Our Sunday screenings highlight some figures in the art world who may be lesser known to many – My Left Foot (1989) and Tove (2020).

Adapted from the autobiography of the same name, My Left Foot (1989) shares the story of the Irish writer and painter, Christy Brown. A somewhat forgotten artist, Brown was born with cerebral palsy and learned to write, type, and paint with his left foot, the only limb he had effective control of. This unique and honest biopic is not afraid to highlight the ableist views of the time and acts as an accurate representation of people living with cerebral palsy, something which is very rarely explored in mainstream media. An emotional yet empowering story, we are excited to celebrate Brown and the legacy he left through his incredible work.
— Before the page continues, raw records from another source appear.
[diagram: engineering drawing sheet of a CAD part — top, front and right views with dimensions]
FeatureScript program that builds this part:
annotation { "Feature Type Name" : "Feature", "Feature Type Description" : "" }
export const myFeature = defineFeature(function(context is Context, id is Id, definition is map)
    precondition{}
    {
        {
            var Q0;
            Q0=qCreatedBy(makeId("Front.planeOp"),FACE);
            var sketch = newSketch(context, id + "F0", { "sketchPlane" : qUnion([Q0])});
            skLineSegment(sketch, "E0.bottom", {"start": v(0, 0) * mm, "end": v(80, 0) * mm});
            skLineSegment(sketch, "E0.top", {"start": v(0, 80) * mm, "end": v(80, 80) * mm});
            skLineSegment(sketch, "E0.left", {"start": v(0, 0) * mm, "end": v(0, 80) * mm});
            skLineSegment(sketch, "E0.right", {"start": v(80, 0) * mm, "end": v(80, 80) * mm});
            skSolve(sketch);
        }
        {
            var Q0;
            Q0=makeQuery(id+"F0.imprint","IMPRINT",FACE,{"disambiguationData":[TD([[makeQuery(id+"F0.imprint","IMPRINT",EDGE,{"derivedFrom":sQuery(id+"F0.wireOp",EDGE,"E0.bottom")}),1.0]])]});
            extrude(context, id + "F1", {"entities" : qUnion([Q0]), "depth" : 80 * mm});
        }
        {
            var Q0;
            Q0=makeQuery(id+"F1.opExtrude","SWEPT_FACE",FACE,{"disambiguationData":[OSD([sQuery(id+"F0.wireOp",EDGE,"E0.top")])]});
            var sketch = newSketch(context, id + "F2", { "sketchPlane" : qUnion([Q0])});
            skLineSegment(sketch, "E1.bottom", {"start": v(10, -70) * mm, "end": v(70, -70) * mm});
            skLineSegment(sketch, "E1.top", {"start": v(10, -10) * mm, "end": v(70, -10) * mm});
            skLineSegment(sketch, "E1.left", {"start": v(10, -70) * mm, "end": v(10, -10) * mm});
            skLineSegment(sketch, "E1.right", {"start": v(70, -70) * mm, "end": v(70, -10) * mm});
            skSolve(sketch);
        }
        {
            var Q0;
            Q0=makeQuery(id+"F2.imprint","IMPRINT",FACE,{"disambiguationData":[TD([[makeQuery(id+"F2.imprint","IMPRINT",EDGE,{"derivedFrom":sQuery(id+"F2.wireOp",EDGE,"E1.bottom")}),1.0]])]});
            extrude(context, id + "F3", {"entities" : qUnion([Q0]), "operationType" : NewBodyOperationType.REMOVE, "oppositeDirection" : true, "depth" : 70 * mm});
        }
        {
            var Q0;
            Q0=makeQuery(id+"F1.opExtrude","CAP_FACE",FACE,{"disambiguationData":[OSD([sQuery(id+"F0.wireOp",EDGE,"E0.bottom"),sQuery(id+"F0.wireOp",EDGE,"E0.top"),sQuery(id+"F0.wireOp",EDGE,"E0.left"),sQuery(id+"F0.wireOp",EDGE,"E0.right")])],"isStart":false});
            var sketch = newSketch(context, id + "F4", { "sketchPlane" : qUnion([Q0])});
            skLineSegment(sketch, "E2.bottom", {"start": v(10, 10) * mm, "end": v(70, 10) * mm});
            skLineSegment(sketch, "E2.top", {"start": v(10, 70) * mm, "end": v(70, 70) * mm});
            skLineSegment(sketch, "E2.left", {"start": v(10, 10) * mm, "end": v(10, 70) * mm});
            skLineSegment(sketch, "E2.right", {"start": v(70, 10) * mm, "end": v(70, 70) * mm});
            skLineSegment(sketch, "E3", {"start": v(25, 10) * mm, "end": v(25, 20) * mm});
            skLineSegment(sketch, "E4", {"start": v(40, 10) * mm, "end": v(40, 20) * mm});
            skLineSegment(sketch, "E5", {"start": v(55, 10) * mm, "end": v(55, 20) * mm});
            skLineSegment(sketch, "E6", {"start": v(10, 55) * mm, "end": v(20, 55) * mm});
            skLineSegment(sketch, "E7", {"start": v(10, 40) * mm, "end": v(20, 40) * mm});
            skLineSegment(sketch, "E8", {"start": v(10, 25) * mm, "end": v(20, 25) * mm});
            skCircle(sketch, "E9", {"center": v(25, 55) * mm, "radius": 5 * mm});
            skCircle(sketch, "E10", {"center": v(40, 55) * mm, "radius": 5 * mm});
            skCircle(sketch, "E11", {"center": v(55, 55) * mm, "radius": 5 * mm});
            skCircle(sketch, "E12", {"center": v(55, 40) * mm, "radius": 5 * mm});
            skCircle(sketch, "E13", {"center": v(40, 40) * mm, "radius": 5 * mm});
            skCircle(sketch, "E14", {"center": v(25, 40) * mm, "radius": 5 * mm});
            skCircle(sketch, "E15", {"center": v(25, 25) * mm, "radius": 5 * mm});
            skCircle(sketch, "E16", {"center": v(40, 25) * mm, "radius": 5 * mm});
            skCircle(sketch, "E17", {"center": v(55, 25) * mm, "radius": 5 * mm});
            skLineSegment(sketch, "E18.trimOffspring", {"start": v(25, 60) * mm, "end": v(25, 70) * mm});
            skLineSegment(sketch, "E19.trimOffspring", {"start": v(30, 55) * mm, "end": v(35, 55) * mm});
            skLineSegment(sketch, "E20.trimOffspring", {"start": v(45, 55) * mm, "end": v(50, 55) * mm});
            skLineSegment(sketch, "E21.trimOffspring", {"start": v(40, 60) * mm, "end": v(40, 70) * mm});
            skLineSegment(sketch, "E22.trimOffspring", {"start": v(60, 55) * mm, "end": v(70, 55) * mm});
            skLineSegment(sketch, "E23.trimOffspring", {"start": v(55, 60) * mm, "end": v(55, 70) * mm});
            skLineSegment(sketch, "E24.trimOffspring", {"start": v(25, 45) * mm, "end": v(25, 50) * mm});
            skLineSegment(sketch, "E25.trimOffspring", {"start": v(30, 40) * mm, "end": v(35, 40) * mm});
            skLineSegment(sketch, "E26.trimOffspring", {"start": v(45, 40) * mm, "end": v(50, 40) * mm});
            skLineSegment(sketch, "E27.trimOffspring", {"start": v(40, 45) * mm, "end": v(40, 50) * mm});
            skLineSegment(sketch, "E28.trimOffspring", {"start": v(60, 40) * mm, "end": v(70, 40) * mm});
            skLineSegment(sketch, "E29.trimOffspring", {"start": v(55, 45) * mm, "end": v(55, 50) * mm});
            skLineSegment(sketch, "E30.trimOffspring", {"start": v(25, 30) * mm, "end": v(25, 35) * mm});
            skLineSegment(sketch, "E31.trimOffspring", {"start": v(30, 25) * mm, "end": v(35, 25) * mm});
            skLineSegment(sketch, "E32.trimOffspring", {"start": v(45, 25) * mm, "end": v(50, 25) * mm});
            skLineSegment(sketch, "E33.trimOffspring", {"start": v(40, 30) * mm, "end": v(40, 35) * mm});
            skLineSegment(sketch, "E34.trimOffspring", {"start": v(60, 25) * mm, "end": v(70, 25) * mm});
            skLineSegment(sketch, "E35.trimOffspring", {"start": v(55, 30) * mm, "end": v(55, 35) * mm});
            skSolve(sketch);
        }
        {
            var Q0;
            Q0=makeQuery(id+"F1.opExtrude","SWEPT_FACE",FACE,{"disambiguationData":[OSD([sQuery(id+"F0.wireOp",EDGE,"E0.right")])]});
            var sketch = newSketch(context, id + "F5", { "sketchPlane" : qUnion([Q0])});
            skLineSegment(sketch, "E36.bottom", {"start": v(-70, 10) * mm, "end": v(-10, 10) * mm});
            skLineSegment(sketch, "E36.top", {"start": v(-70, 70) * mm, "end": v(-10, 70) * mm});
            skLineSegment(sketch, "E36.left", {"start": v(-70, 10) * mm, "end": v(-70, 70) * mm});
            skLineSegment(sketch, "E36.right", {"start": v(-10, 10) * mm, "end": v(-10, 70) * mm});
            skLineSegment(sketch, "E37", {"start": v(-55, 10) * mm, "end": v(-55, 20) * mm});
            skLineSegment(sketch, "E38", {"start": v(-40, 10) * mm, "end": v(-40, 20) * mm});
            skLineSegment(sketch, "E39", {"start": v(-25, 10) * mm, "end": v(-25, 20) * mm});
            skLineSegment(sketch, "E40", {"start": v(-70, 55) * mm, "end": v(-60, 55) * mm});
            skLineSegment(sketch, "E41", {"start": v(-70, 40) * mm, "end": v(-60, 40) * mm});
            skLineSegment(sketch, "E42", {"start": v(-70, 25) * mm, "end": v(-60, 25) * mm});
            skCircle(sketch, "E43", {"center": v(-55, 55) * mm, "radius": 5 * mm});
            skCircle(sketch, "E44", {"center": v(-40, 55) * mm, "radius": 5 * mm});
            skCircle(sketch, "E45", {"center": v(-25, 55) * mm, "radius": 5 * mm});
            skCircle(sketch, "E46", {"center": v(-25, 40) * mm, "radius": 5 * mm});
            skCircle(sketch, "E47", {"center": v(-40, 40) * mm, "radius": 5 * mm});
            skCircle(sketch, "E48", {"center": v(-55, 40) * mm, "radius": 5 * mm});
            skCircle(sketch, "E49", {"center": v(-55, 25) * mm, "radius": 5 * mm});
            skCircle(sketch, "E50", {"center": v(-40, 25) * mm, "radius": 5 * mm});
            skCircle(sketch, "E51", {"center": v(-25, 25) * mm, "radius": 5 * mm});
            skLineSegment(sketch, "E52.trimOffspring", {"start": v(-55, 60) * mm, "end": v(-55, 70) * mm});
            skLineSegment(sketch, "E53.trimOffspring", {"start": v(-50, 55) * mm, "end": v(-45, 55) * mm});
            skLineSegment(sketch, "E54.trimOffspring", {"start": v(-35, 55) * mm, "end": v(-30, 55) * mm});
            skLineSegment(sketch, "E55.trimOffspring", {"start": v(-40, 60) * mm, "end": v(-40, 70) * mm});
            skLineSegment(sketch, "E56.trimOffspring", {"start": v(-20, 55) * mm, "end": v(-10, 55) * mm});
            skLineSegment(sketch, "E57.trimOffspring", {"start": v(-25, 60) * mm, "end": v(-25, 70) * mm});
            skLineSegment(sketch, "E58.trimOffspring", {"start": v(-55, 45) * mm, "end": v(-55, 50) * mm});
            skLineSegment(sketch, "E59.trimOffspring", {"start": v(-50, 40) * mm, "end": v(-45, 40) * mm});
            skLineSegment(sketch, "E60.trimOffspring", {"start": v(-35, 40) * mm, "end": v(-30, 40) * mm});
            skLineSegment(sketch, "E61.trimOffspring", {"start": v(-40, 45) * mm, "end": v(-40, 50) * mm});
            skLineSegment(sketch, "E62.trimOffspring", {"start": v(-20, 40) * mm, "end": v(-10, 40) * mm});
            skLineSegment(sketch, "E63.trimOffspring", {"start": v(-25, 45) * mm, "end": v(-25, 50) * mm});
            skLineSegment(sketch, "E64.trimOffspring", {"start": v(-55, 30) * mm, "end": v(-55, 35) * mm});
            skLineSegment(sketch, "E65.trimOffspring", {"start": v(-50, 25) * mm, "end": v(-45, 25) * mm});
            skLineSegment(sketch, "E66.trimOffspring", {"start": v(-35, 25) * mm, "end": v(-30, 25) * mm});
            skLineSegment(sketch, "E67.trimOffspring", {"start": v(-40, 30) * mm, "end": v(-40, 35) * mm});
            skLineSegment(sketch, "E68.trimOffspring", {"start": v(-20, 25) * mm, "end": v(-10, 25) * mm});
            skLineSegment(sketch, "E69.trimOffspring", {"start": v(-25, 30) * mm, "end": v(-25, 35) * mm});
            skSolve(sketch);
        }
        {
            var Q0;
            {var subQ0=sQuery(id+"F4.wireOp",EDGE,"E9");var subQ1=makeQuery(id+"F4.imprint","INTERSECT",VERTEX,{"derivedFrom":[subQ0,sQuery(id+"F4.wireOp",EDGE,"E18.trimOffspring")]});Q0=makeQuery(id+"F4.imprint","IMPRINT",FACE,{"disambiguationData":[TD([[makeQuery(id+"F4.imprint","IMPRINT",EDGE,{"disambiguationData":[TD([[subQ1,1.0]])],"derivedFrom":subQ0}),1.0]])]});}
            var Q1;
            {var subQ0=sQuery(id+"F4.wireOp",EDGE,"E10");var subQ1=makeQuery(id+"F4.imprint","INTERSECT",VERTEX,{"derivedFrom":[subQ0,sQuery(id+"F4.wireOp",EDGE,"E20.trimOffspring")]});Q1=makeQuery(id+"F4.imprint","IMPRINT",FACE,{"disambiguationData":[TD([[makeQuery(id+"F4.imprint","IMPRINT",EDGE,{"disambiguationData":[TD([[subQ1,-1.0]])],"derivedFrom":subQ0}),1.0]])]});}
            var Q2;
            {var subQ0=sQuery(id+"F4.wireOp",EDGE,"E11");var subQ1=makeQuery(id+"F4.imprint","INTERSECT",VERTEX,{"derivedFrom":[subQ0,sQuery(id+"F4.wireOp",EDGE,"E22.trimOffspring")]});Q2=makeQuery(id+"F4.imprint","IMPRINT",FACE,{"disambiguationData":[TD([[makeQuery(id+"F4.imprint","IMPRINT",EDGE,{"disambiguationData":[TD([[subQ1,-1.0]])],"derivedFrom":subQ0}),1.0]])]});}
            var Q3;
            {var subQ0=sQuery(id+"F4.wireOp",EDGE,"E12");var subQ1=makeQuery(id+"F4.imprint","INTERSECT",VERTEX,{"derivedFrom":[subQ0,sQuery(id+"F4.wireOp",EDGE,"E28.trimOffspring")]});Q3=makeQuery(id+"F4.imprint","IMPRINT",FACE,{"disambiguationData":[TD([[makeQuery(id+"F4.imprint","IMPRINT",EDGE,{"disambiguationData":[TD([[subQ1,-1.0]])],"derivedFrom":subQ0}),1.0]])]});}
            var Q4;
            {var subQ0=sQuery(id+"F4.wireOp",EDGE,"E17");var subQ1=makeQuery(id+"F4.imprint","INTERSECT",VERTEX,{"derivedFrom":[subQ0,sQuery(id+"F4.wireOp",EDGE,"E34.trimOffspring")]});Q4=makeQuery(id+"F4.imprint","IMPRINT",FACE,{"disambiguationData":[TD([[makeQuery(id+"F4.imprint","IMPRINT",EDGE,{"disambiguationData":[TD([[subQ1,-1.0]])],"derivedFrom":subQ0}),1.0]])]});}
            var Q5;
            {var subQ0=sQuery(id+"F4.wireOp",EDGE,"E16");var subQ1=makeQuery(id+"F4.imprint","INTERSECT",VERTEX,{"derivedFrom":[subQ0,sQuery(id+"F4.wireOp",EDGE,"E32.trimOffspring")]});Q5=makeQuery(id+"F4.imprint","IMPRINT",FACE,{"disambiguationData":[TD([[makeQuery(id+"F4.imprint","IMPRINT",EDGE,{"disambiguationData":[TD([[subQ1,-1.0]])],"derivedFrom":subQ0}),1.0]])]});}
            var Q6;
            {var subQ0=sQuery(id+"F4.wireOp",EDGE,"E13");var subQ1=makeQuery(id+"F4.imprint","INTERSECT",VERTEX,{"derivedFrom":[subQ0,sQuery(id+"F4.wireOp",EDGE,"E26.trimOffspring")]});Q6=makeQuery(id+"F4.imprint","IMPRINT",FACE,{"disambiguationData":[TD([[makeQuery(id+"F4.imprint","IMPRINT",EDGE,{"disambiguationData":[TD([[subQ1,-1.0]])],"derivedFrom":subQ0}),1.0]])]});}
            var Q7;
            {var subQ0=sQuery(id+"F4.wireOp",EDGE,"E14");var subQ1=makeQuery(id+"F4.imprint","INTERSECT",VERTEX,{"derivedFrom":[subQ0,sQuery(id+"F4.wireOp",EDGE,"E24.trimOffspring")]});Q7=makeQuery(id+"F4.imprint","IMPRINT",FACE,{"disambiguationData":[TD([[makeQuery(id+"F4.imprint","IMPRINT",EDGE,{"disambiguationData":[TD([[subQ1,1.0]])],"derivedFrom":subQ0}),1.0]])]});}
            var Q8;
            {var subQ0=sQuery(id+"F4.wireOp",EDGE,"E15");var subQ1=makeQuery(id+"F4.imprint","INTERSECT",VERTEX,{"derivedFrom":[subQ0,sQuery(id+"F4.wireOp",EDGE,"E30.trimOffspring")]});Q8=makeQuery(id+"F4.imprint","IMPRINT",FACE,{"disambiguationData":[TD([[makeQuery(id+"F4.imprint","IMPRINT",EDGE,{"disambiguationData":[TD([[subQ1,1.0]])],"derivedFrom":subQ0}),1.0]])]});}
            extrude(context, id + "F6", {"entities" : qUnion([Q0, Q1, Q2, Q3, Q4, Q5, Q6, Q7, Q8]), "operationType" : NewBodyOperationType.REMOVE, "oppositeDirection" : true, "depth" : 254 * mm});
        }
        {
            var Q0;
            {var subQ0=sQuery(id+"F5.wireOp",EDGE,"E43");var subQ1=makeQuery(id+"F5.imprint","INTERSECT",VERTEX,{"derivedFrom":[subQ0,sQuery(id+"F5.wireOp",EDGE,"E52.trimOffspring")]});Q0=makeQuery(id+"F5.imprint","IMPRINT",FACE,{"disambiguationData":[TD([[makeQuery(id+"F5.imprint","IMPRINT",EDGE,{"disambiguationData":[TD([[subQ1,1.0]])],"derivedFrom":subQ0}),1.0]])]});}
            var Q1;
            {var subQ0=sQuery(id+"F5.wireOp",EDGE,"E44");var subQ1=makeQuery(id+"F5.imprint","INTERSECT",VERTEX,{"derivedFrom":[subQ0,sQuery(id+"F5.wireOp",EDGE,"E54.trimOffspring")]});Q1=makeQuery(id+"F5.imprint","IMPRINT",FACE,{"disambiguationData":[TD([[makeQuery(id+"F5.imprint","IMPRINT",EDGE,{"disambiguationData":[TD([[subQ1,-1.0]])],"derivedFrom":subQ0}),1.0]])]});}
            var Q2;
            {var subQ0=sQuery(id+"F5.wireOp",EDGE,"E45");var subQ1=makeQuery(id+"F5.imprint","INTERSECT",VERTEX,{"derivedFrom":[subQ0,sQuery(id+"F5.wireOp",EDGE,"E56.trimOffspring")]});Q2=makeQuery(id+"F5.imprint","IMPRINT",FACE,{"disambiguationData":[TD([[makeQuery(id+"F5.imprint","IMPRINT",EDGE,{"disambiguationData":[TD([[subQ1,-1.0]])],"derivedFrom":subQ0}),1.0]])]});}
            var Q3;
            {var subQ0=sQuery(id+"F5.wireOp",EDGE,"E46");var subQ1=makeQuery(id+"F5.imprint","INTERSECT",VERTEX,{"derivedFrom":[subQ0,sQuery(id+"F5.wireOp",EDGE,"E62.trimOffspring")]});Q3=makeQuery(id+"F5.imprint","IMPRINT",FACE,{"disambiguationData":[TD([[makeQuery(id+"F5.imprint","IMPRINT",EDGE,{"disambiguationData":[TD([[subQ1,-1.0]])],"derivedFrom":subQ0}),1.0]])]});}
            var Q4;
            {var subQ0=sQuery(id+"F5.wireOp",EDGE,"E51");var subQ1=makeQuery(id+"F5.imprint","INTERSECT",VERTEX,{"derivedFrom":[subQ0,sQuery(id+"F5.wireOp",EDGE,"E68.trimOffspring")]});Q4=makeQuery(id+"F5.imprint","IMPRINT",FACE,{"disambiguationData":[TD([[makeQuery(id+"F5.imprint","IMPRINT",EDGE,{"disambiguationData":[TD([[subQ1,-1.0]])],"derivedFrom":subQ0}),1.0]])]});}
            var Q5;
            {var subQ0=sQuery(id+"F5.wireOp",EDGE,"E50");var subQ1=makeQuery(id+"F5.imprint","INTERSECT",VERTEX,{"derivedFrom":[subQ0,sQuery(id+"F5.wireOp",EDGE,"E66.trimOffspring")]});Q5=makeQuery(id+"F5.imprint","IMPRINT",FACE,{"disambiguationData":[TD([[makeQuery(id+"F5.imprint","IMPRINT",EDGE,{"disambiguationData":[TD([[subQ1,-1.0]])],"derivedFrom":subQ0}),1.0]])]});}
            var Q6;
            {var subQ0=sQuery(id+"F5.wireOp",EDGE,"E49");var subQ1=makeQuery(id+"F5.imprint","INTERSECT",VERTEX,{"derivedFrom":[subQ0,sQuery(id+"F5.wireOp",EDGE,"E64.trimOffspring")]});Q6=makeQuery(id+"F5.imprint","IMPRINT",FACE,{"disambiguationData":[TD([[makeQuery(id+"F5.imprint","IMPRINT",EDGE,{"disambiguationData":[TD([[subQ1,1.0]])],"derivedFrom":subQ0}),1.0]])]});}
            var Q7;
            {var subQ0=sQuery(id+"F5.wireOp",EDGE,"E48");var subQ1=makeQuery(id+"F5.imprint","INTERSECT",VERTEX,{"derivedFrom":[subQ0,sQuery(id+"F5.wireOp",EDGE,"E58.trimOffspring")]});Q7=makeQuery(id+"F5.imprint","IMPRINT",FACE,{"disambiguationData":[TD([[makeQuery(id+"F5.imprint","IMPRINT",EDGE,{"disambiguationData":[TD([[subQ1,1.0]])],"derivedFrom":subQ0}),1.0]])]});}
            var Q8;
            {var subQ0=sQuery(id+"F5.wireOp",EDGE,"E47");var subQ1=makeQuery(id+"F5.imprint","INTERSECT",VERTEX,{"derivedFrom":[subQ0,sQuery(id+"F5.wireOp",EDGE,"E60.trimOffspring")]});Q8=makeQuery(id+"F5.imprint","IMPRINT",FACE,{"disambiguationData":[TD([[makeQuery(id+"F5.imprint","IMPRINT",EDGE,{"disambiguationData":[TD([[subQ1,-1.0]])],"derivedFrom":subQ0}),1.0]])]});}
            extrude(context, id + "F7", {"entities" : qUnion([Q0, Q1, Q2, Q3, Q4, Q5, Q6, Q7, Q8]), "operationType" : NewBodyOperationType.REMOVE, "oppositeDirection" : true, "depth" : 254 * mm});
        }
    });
Everyone knows and loves the Moomins, or is at least familiar with the charming troll family, but do you know who is behind their creation? In this final screening of the season, Tove (2020) explores the life of Tove Jansson, the Finnish illustrator and author who invented the fantastical world of the Moomins. Directed by Zaida Bergroth, this captivating drama follows Jansson’s struggles as an emerging artist, as well as her complicated love life of affairs and same-sex relationships at a time when they were illegal. Together, we felt it was an ideal end to the Rebel Rebel Artists season – an emotional yet quietly uplifting story, honouring this hugely influential artist, who acted as a symbol of progress through both her work and her personal life.

Daniel Day-Lewis as Christie Brown in My Left Foot (1989)
Alma Pöysti as Tove Jansson in Tove (2020)

This is a season that will encourage you to get your creative juices flowing and find change in your own way – everyone has a rebel within that is waiting to break free!